J’appelle cela, tout simplement, une régression de notre droit, une mise en échec du principe de la personnalisation des peines et un acte de défiance à l’encontre des magistrats. En cette période où la magistrature est accablée de tâches et d’obligations, et alors qu’elle fait l’objet de dures critiques, ce texte n’est absolument pas le bienvenu. C'est la raison pour laquelle nous voterons ces amendements identiques de suppression. (Vifs applaudissements sur les travées du groupe socialiste.)
Mme la présidente. La parole est à M. le ministre.
M. Brice Hortefeux, ministre. Monsieur Badinter, je vous ai écouté très attentivement. Votre intervention est, au-delà des envolées lyriques, talentueuse par définition, et nous nous inclinons tous devant votre compétence.
Permettez-moi cependant de souligner des réalités.
D’abord, vous avez dit très honnêtement, et je l’ai noté avec beaucoup d’intérêt, que la loi de 2007 était finalement une bonne loi.

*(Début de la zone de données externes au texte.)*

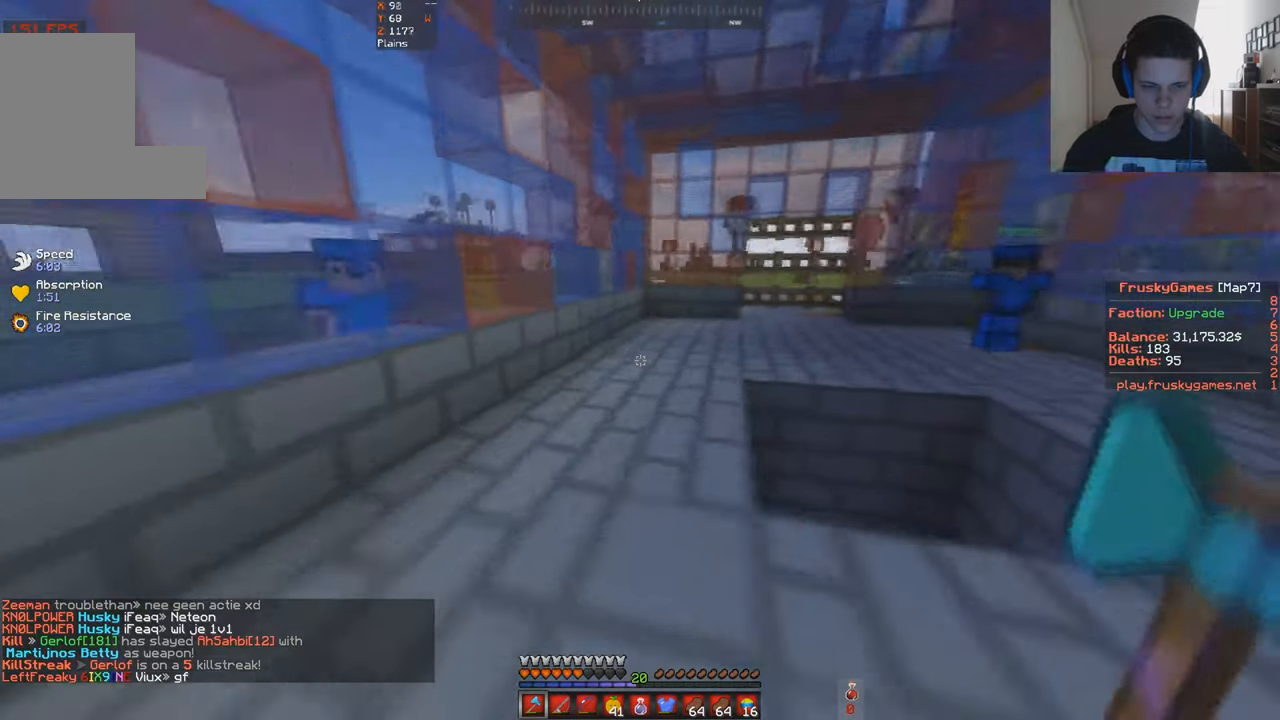
{"keys": ["w"], "events": [[233, "a", "up"]]}
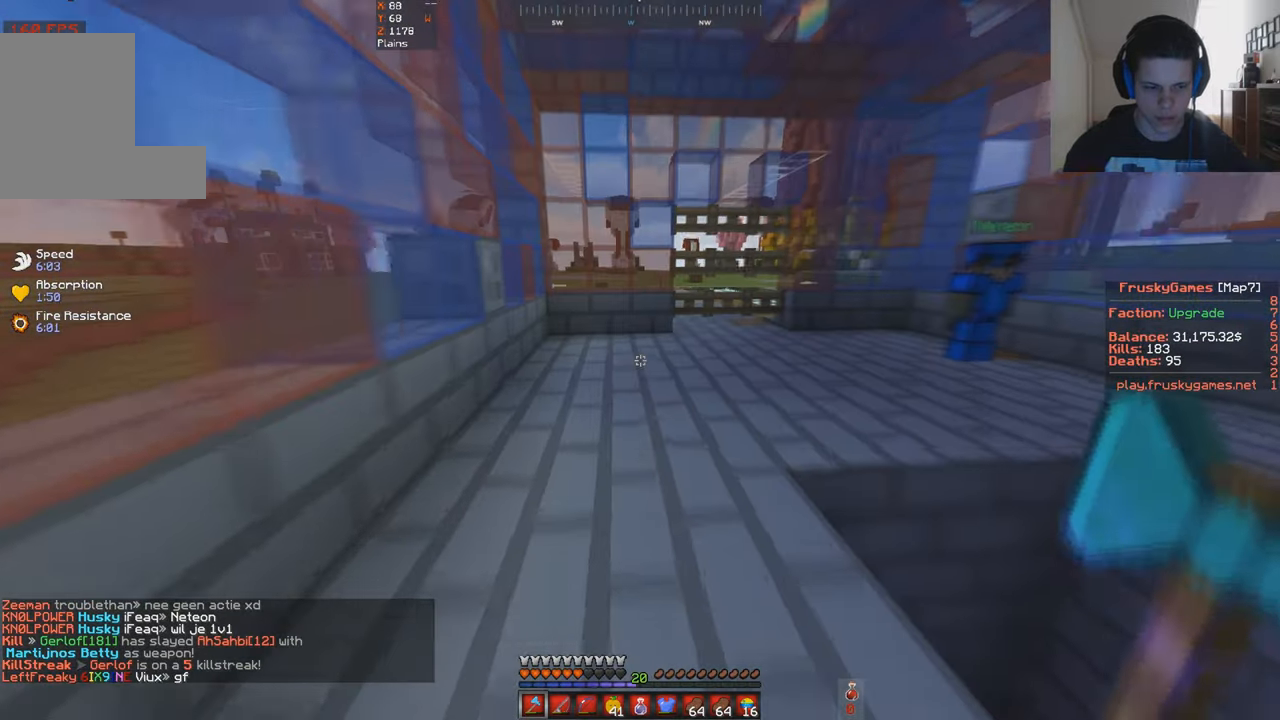
{"keys": [], "events": [[133, "w", "up"]]}
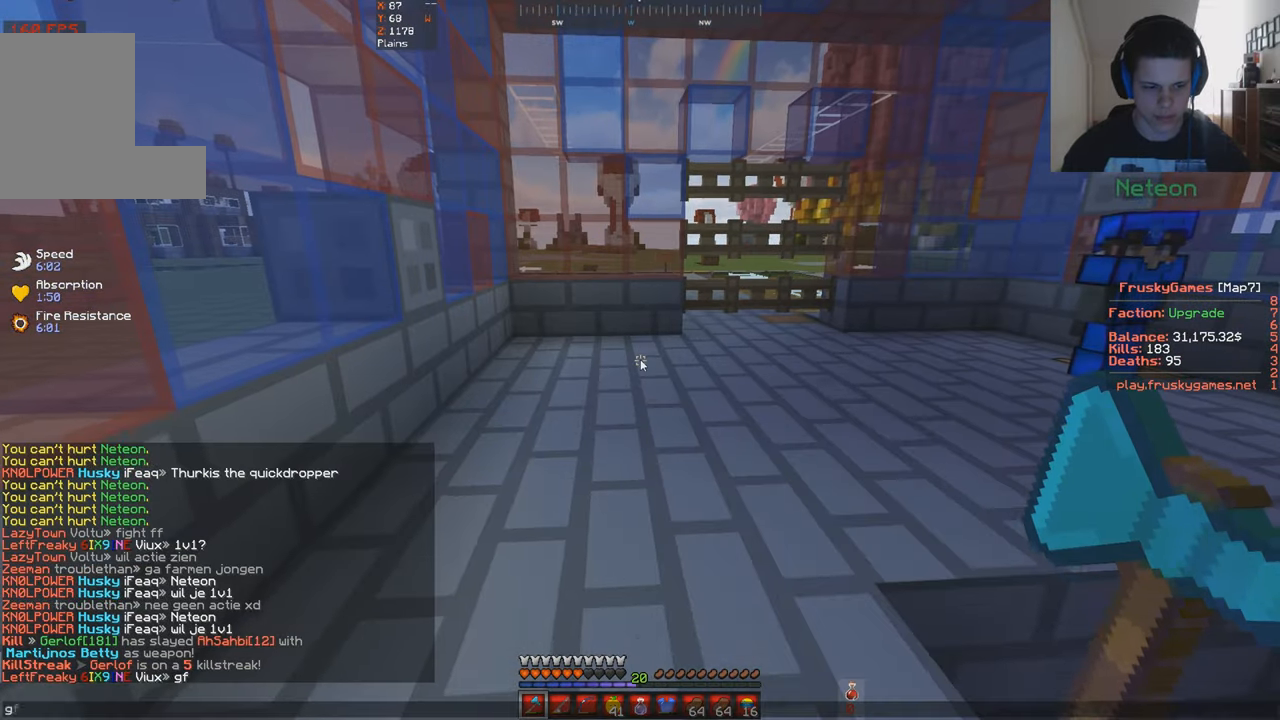
{"keys": ["w"], "events": [[267, "w", "down"]]}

M. Robert Badinter. Je n’ai jamais dit cela !
M. Brice Hortefeux, ministre. Vous en avez pris la défense trois ans après, par comparaison avec le présent projet de loi. J’imagine que, dans quelques années, votre raisonnement sera le même pour la loi qui sortira du présent débat !
M. Robert Badinter. J’avais voté contre !
M. Brice Hortefeux, ministre. Vous aviez voté contre, mais vous vous êtes appuyé dessus aujourd'hui !
M. Robert Badinter. Trois ans après !
M. Brice Hortefeux, ministre. Trois ans après, bien sûr ! Donc, on reparlera dans trois ans de votre position concernant le texte qui vous est proposé aujourd'hui.
Ensuite, vous commentez des textes et des mots qui ne figurent pas dans l’article 23 bis tel qu’il vous est soumis.
Ainsi, l’alinéa 4 dispose très précisément : « Toutefois, la juridiction peut prononcer… » – il n’y a là aucune obligation ; où la voyez-vous ? – « … par une décision spécialement motivée une peine inférieure à ce seuil ou une peine autre que l’emprisonnement en considération des circonstances de l’infraction, de la personnalité de son auteur… » – vous avez dit exactement l’inverse – « … ou des garanties d’insertion ou de réinsertion présentées par celui-ci ».
Pardonnez-moi de vous le dire, mais vous n’aviez pas lu cet article !
Mme la présidente. La parole est à M. Robert Badinter, pour répondre rapidement à M. le ministre.
M. Robert Badinter. Premièrement, monsieur le ministre, je n’ai jamais dit que je m’appuyais sur la loi de 2007. Elle fait partie aujourd'hui de notre droit positif, je ne veux pas faire comme si elle n’existait pas. Cela ne veut pas dire que nous la maintiendrons, en son état, en tout cas.
Deuxièmement, s’agissant du fait que les magistrats sont libres de prononcer ou de ne pas prononcer la peine plancher, je n’ai pas besoin de vous rappeler que le principe même du texte repose précisément sur l’obligation de prononcer la peine plancher. C’est à titre d’exception, motivée par le magistrat, affaire par affaire, qu’en considération des circonstances on écartera la peine plancher.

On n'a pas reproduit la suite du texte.